Before you start
This tutorial is geared towards developers who want to learn how to store data in XML format in a database, connect to DB2 from a Python application, and learn how to convert data from CSV files into XML documents. No prior knowledge of Python is assumed (you will learn how to install it in this tutorial), but it would be advantageous. This tutorial assumes that you use a Microsoft® Windows® operating system, but the code should work on other platforms without modification. When you complete this tutorial, you will have the skills to create powerful Python applications that can communicate and interact with an IBM DB2 database and harness the power that pureXML offers.

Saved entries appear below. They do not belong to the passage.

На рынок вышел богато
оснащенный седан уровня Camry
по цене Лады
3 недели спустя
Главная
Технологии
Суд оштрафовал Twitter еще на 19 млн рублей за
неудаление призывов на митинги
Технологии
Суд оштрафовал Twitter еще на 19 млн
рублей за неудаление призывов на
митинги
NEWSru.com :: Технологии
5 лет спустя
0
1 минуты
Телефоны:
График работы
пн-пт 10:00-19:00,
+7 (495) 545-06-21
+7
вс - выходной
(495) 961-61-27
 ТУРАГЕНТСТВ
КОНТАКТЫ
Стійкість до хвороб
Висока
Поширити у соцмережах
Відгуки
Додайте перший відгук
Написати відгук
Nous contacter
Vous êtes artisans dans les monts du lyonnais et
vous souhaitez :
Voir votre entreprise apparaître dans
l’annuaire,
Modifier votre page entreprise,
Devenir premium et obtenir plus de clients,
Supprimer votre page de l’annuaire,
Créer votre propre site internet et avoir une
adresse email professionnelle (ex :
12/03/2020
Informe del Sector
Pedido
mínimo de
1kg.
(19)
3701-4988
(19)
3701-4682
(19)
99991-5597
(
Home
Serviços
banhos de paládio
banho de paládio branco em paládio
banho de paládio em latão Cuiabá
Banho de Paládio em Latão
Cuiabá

The IBM DB2 database management system has long been a leading player in the area of relational data management. In recent years, however, there has been a significant rise in the requirement for data structures that are more flexible and document-oriented in nature. One of the more prominent examples of such data structure is XML.

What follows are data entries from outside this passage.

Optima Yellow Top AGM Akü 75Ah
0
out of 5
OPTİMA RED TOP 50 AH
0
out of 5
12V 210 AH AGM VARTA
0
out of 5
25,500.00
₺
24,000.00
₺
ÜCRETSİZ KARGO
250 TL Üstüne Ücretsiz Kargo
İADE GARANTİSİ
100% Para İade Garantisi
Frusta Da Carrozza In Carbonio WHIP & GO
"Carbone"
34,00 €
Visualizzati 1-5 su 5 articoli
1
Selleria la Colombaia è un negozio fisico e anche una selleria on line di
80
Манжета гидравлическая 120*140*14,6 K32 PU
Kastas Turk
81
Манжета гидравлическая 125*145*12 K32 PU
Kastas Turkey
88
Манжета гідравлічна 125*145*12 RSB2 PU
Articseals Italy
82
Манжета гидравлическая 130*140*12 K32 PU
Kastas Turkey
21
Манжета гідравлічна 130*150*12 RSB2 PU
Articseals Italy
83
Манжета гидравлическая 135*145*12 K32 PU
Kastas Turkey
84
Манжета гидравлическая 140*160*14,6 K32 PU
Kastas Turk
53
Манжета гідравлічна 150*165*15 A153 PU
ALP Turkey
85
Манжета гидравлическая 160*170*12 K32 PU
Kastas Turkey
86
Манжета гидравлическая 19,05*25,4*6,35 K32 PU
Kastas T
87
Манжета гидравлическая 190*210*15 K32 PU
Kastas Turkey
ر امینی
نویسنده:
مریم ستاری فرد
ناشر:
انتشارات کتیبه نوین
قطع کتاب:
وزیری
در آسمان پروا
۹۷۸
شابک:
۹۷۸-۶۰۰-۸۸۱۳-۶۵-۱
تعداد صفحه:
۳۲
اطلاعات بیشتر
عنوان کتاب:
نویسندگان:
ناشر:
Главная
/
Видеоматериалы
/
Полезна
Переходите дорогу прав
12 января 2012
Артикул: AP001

While many relational database systems have rushed to incorporate some form of XML support in their database, IBM DB2 is the only such offering that allows XML to be stored natively in the database, unchanged and true to its original form. This is referred to as pureXML—a technology that allows DB2 developers and DBAs to manipulate and report on XML data alongside relational data, without negatively affecting the purity of the XML itself.

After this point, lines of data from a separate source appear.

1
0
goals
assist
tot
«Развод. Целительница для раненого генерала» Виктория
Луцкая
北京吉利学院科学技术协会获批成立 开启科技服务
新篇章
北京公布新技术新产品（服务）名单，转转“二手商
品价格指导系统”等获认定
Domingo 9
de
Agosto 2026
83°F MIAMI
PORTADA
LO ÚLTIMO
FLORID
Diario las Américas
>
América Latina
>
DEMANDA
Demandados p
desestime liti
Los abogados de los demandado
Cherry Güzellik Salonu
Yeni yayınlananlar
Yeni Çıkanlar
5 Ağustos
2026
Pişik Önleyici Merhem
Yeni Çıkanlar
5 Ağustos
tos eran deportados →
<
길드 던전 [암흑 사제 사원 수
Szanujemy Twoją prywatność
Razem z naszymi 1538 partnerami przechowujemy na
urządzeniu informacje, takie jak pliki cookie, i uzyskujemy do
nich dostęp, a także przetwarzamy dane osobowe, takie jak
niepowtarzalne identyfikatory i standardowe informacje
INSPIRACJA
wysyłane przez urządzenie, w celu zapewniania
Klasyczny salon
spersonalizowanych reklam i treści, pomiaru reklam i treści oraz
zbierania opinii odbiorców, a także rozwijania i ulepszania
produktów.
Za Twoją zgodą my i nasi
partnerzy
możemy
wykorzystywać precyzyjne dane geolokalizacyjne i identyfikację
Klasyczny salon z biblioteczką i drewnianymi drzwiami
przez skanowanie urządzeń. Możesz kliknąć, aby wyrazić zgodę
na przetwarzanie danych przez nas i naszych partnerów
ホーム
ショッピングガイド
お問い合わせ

In this tutorial, you will develop a Python script that connects to the United States Census Bureau Web site and downloads a CSV file containing data about the population at a national, regional, and state-wide level—including the results of the 2000 Census and fluctuations based on estimates in each year since then. You will then learn how to process this data, converting it into an XML document. Rather than import this large document and rely on DB2 functions to slice and dice it into individual rows, you will then use Python to insert this data into DB2, with an XML document stored per each relevant row in the CSV file. Finally, you will create a command-line application that produces some useful reports on this data, showing a list of states, regions, or countries in the order of highest to lowest population.
To follow the steps in this tutorial, you will need to have the following software installed:
- IBM DB2 Express-C 9.5 or later
- Python Version 2.6 or any pre-3.0 version
See Resources for the links to download these prerequisites. This tutorial assumes that you are using a Microsoft Windows operating system, preferably XP or later. In order to install Python and the IBM DB2 extension for Python, you will need administrative privileges on your computer.